Gavin: When we talk to maybe our parents about things like a mortgage, they've always thought of buying property as an investment. And I'm not sure that I necessarily agree with that anymore. I think that it's just such a heavy financial burden compared to maybe what it was a few decades ago.

Amanda: My parents bought in the 80s in the Bay Area when things were much lower, and you could have a blue collar job and still live your life, travel and have disposable income. That reality is much different today.

Jamie: Being able to travel, have adventure, even retire early is important to Amanda and Gavin. They’ve got a combined income of $300,000. But, big change is coming and they want to have a financial plan to be ready for that.

Amanda: Bringing a child into the world means thinking about childcare costs, balancing that against my net income and figuring out what budgetary changes we'll need to make, to make this work for us.

WHAT TO WORK ON:
**1.** According to the transcript, what is Amanda and Gavin's combined income?
**2.** Retype every one of the records below, line for line, without changing a single character.

EXTRACTED INFORMATION:
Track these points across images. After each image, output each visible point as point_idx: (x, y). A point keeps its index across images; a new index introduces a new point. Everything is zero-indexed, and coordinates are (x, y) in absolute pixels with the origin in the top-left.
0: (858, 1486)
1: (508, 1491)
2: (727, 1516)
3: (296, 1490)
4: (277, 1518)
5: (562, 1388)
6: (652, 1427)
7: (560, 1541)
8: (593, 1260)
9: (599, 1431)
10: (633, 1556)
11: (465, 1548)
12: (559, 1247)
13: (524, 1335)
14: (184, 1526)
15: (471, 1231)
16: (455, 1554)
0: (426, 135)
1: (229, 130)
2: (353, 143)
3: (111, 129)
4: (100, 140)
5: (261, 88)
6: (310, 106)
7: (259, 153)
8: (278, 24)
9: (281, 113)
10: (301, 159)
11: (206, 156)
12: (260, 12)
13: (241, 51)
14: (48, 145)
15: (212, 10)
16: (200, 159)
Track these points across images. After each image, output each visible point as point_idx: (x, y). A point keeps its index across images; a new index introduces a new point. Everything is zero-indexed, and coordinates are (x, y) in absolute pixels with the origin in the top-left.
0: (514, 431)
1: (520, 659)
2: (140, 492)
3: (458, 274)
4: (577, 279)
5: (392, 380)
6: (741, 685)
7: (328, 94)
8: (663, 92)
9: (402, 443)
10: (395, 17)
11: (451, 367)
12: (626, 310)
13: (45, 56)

ANSWERS:
**1.** $300,000

**2.**
Track these points across images. After each image, output each visible point as point_idx: (x, y). A point keeps its index across images; a new index introduces a new point. Everything is zero-indexed, and coordinates are (x, y) in absolute pixels with the origin in the top-left.
0: (858, 1486)
1: (508, 1491)
2: (727, 1516)
3: (296, 1490)
4: (277, 1518)
5: (562, 1388)
6: (652, 1427)
7: (560, 1541)
8: (593, 1260)
9: (599, 1431)
10: (633, 1556)
11: (465, 1548)
12: (559, 1247)
13: (524, 1335)
14: (184, 1526)
15: (471, 1231)
16: (455, 1554)
0: (426, 135)
1: (229, 130)
2: (353, 143)
3: (111, 129)
4: (100, 140)
5: (261, 88)
6: (310, 106)
7: (259, 153)
8: (278, 24)
9: (281, 113)
10: (301, 159)
11: (206, 156)
12: (260, 12)
13: (241, 51)
14: (48, 145)
15: (212, 10)
16: (200, 159)
Track these points across images. After each image, output each visible point as point_idx: (x, y). A point keeps its index across images; a new index introduces a new point. Everything is zero-indexed, and coordinates are (x, y) in absolute pixels with the origin in the top-left.
0: (514, 431)
1: (520, 659)
2: (140, 492)
3: (458, 274)
4: (577, 279)
5: (392, 380)
6: (741, 685)
7: (328, 94)
8: (663, 92)
9: (402, 443)
10: (395, 17)
11: (451, 367)
12: (626, 310)
13: (45, 56)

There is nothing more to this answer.